Очень уж она меня образовывала, но всякому терпению приходит конец.
— Сначала узнай, что такое «люди искусства», а потом уж объясняй, как с ними надо обращаться. Марина и этот Фил — просто начинающие неудачники.
Вот так-то лучше. Томкино лицо вытянулось, в глазах заметался вопрос, ей очень хотелось узнать, выдумала я неудачников или это действительно так. А мне надо было оградить ее от Фила, выдернуть его из Томкиного сердца. У нас уже была в наличии первая любовь — Веня Сидоренко из параллельного восьмого класса, — и взрослый Фил в своей замшевой курточке без подкладки, благоухающий каким-то огуречным лосьоном, не требовался. Я не стала гадать, Филимон он, Филарет или Филипп в паспорте.
— У него лицо, — сказала я, — не мужественное, бабье…
— Что ты! — перебила меня Томка, и в голосе ее было слышно страдание. — Он просто устал. Они по ночам репетируют внеплановый спектакль. Чем популярнее театр, тем сильней в нем дух премьерства, тем трудней пробиться молодым.
Много же он успел ей поведать.
— Какой он молодой? — сказала я. — Разве ты его считаешь молодым?
— Ему двадцать семь лет, — подтвердила Томка и вздохнула.
Я знала, что такое двадцать семь против пятнадцати.
— В этом возрасте, — добивала я свою дочь, — у многих дети ходят в школу. Он женат?
Томка смутилась:
— Я не знаю.
— Наверное, не женат, — сказала я, — иначе зачем ему ходить по гостям с такой красавицей, как Марина? А ты сразу завладела вниманием Фила, не подумала о том, каково это будет Марине.

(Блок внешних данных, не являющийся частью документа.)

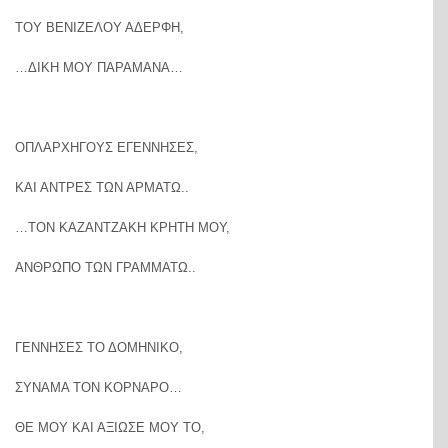
ΤΟΥ ΒΕΝΙΖΕΛΟΥ ΑΔΕΡΦΗ,
…ΔΙΚΗ ΜΟΥ ΠΑΡΑΜΑΝΑ…
ΟΠΛΑΡΧΗΓΟΥΣ ΕΓΕΝΝΗΣΕΣ,
ΚΑΙ ΑΝΤΡΕΣ ΤΩΝ ΑΡΜΑΤΩ..
…ΤΟΝ ΚΑΖΑΝΤΖΑΚΗ ΚΡΗΤΗ ΜΟΥ,
ΑΝΘΡΩΠΟ ΤΩΝ ΓΡΑΜΜΑΤΩ..
ΓΕΝΝΗΣΕΣ ΤΟ ΔΟΜΗΝΙΚΟ,
ΣΥΝΑΜΑ ΤΟΝ ΚΟΡΝΑΡΟ…
ΘΕ ΜΟΥ ΚΑΙ ΑΞΙΩΣΕ ΜΟΥ ΤΟ,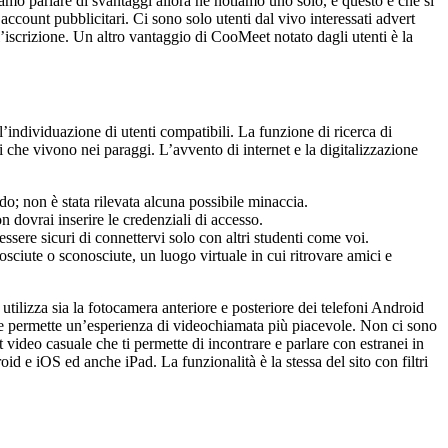
amo parlare di svantaggi allora ne notiamo uno solo, e questo è che si
ccount pubblicitari. Ci sono solo utenti dal vivo interessati advert
l’iscrizione. Un altro vantaggio di CooMeet notato dagli utenti è la
 l’individuazione di utenti compatibili. La funzione di ricerca di
i che vivono nei paraggi. L’avvento di internet e la digitalizzazione
o; non è stata rilevata alcuna possibile minaccia.
 dovrai inserire le credenziali di accesso.
essere sicuri di connettervi solo con altri studenti come voi.
sciute o sconosciute, un luogo virtuale in cui ritrovare amici e
utilizza sia la fotocamera anteriore e posteriore dei telefoni Android
che permette un’esperienza di videochiamata più piacevole. Non ci sono
 video casuale che ti permette di incontrare e parlare con estranei in
 e iOS ed anche iPad. La funzionalità è la stessa del sito con filtri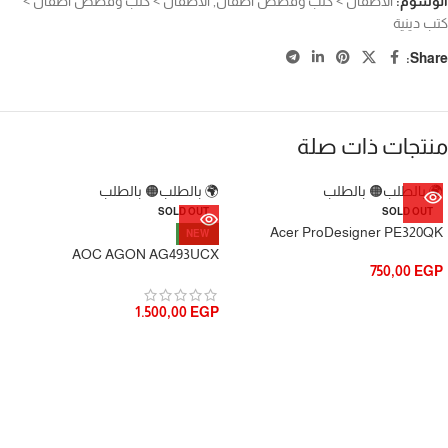
الوسوم:
الاطفال > كتب وقصص أطفال
,
الاطفال > كتب وقصص أطفال >
كتب دينية
Share:
منتجات ذات صلة
🌍 بالطلب
🟠 بالطلب
🌍 بالطلب
🟠 بالطلب
SOLD OUT
SOLD OUT
Acer ProDesigner PE320QK
NEW
AOC AGON AG493UCX
750,00
EGP
1.500,00
EGP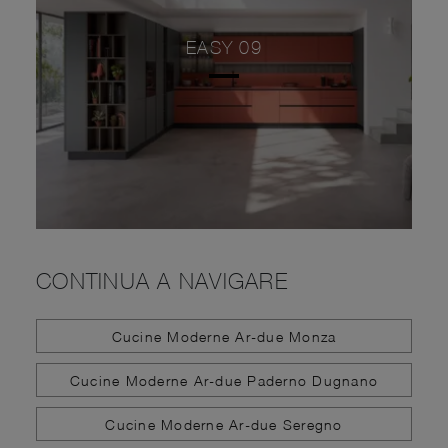
EASY 09
CONTINUA A NAVIGARE
Cucine Moderne Ar-due Monza
Cucine Moderne Ar-due Paderno Dugnano
Cucine Moderne Ar-due Seregno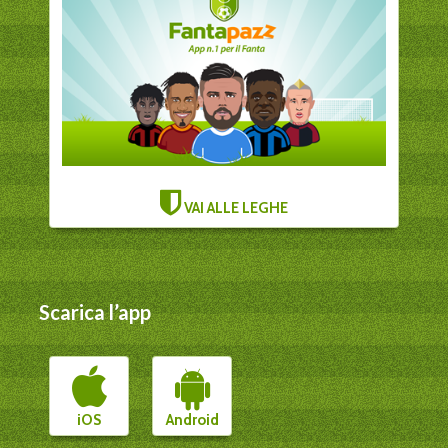
VAI ALLE LEGHE
Scarica l’app
iOS
Android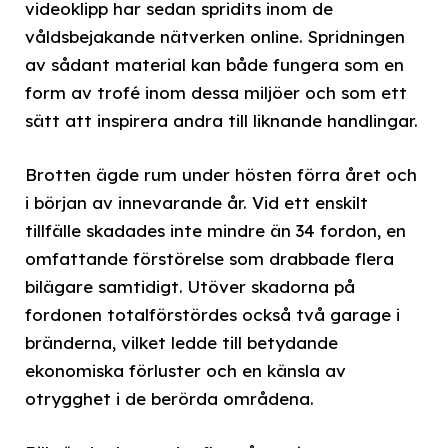
videoklipp har sedan spridits inom de
våldsbejakande nätverken online. Spridningen
av sådant material kan både fungera som en
form av trofé inom dessa miljöer och som ett
sätt att inspirera andra till liknande handlingar.
Brotten ägde rum under hösten förra året och
i början av innevarande år. Vid ett enskilt
tillfälle skadades inte mindre än 34 fordon, en
omfattande förstörelse som drabbade flera
bilägare samtidigt. Utöver skadorna på
fordonen totalförstördes också två garage i
bränderna, vilket ledde till betydande
ekonomiska förluster och en känsla av
otrygghet i de berörda områdena.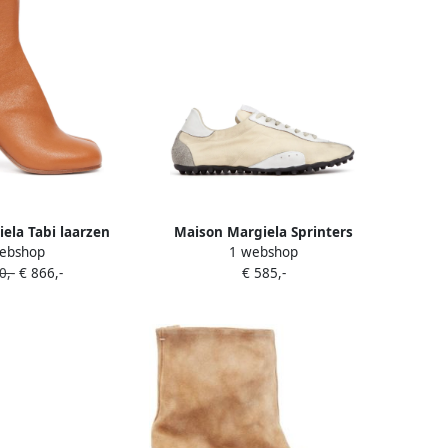
ela Tabi laarzen
Maison Margiela Sprinters
ebshop
1 webshop
eige
sneakers Beige
0,-
€ 866,-
€ 585,-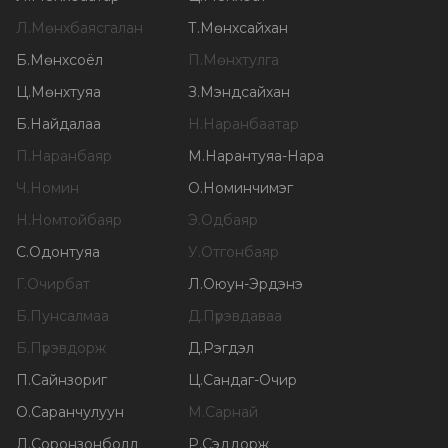
Л
.
Мөнхбаясгалан
Т
.
Мөнхсайхан
Б
.
Мөнхсоёл
П
.
Мөнхтулга
Ц
.
Мөнхтуяа
З
.
Мэндсайхан
Б
.
Найдалаа
Н
.
Наранбаатар
П
.
Наранбаяр
М
.
Нарантуяа-Нара
Ч
.
Номин
О
.
Номинчимэг
Н
.
Номтойбаяр
Э
.
Одбаяр
С
.
Одонтуяа
У
.
Отгонбаяр
Г
.
Очирбат
Л
.
Оюун-Эрдэнэ
Б
.
Пунсалмаа
Д
.
Пүрэвдаваа
Б
.
Пүрэвдорж
Д
.
Рэгдэл
П
.
Сайнзориг
Ц
.
Сандаг-Очир
О
.
Саранчулуун
М
.
Сарнай
Л
.
Соронзонболд
Р
.
Сэддорж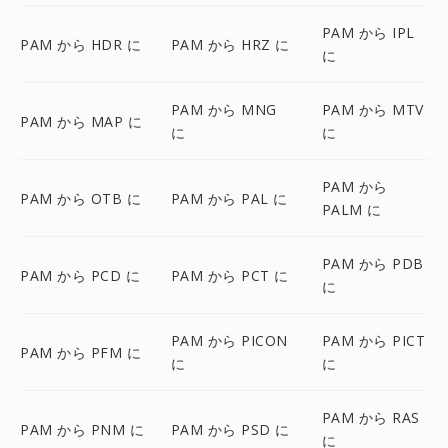
PAM から IPL
PAM から HDR に
PAM から HRZ に
に
PAM から MNG
PAM から MTV
PAM から MAP に
に
に
PAM から
PAM から OTB に
PAM から PAL に
PALM に
PAM から PDB
PAM から PCD に
PAM から PCT に
に
PAM から PICON
PAM から PICT
PAM から PFM に
に
に
PAM から RAS
PAM から PNM に
PAM から PSD に
に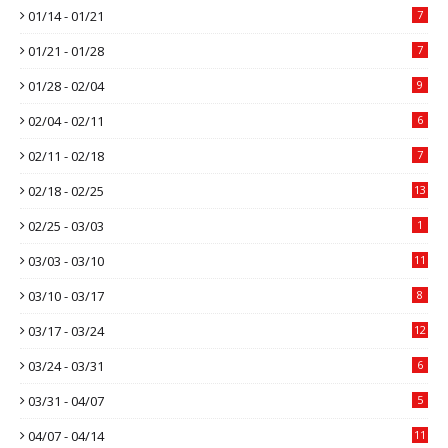
01/14 - 01/21
7
01/21 - 01/28
7
01/28 - 02/04
9
02/04 - 02/11
6
02/11 - 02/18
7
02/18 - 02/25
13
02/25 - 03/03
1
03/03 - 03/10
11
03/10 - 03/17
8
03/17 - 03/24
12
03/24 - 03/31
6
03/31 - 04/07
5
04/07 - 04/14
11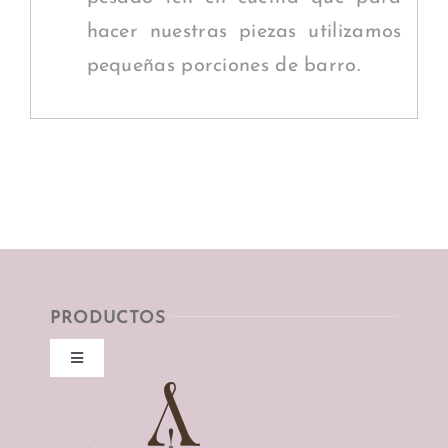
hacer nuestras piezas utilizamos
pequeñas porciones de barro.
PRODUCTOS
Toggle
Navigation
Collares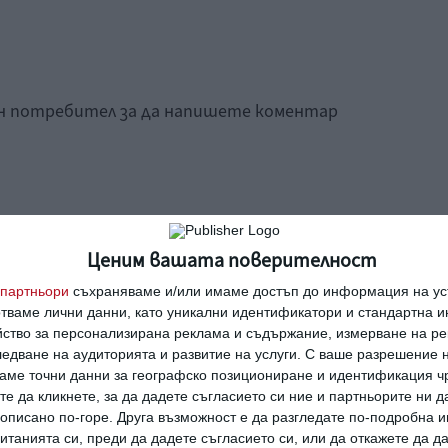
ан потребител за да напишете коментар
Ценим вашата поверителност
партньори
съхраняваме и/или имаме достъп до информация на уст
отваме лични данни, като уникални идентификатори и стандартна 
йство за персонализирана реклама и съдържание, измерване на ре
едване на аудиторията и развитие на услуги.
С ваше разрешение н
аме точни данни за географско позициониране и идентификация ч
те да кликнете, за да дадете съгласието си ние и партньорите ни 
е описано по-горе. Друга възможност е да разгледате по-подробна
танията си, преди да дадете съгласието си, или да откажете да д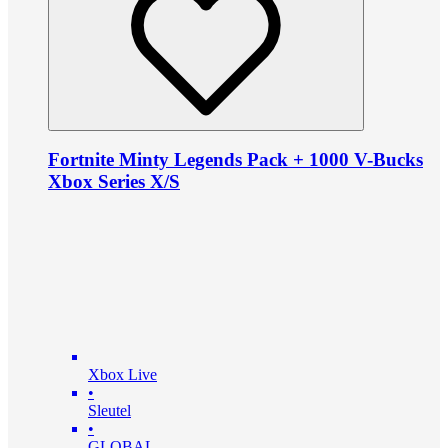
Fortnite Minty Legends Pack + 1000 V-Bucks
Xbox Series X/S
Xbox Live
•
Sleutel
•
GLOBAL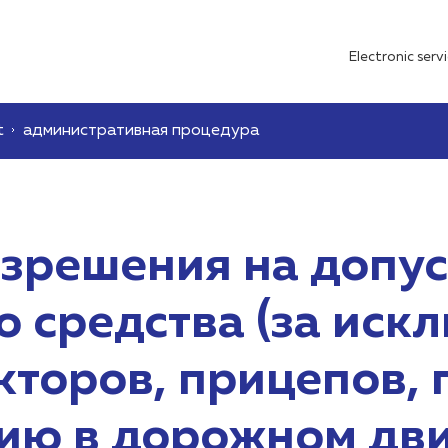
Electronic serv
t
административная процедура
зрешения на допу
о средства (за иск
кторов, прицепов,
стию в дорожном д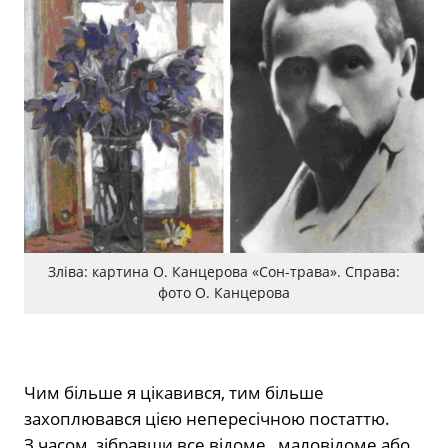
Зліва: картина О. Канцерова «Сон-трава». Справа:
фото О. Канцерова
Чим більше я цікавився, тим більше
захоплювався цією непересічною постаттю.
З часом, зібравши все відоме, маловідоме або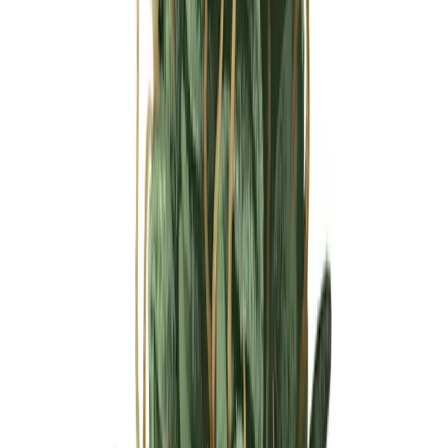
Ärzte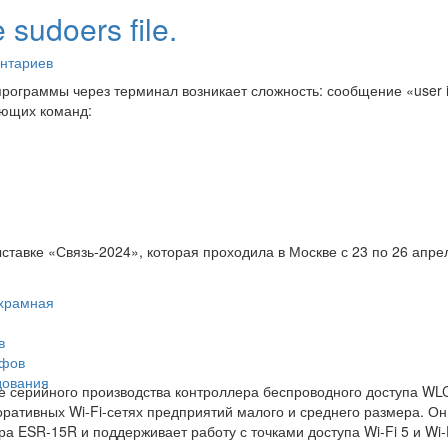
 sudoers file.
ии
нтариев
программы через терминал возникает сложность: сообщение «user is
дующих команд:
ставке «Связь-2024», которая проходила в Москве с 23 по 26 апр
ухрамная
в
афов
дования
ке серийного производства контроллера беспроводного доступа WL
ративных Wi-Fi-сетях предприятий малого и среднего размера. Он
 ESR-15R и поддерживает работу с точками доступа Wi-Fi 5 и Wi-F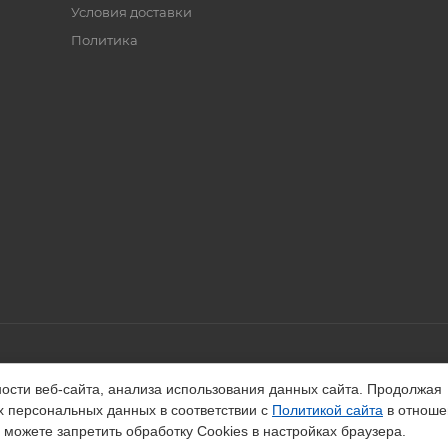
Условия доставки
Политика
ости веб-сайта, анализа использования данных сайта. Продолжая
их персональных данных в соответствии с
Политикой сайта
в отноше
можете запретить обработку Cookies в настройках браузера.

Томкино лицо стало испуганным:
— Она страдала?
Нет, она не страдала. Томка в ее глазах не была и не могла быть соперницей. Она и меня успокоила: «Фил в своем репертуаре. Очаровывать — это у него форма существования». — «В моей молодости, — сказала я, — таких называли охмурялами». Марина вежливо улыбнулась: «Да, да». Моя молодость для нее была за далекими лесами и морями. Марина ее представить не могла. Хотя именно она была свидетельницей моей молодости и самой жестокой ошибки. И вот зачем-то я вытащила Марину из своего прошлого, призвала на свою голову, словно опять вызывала беду. Разве не беда этот Фил, которого она привела с собой и о котором думает сейчас моя Томка?
— Она не страдала, — ответила я Томке на ее вопрос, — она была удивлена, что этот Фил, этот сердцеед, решил походя влюбить в себя школьницу.
Томку мои слова развеселили:
— Мама, перестань меня и себя запугивать. Если даже Фил согласится ждать меня три года, то и тогда я еще очень и очень подумаю.
— Каких три года?
— До восемнадцатилетия.
— Ах вот ты о чем. Собралась за него замуж? Бедняжка.
— У каждого своя судьба. Во всяком случае одиночествовать, как ты, не собираюсь.
Поговорили. Сама, сама вскопала, засеяла, теперь жну. Прямо рок какой-то. Зачем я послала письмо? Зачем вызвала из небытия прошлое?
Поздно вечером, когда мы лежали в постелях и свет уж был выключен, Томка спросила:
— А Марина в детстве была красивая?
— Симпатичная. Пять лет ей тогда было. Она ведь Мария, и звали ее Машей. Почему-то она сердилась, когда ее спрашивали: «Машенька, хочешь в школу?» Огрызалась: «В сколу, сколу, провалитесь вы вместе со своей сколой».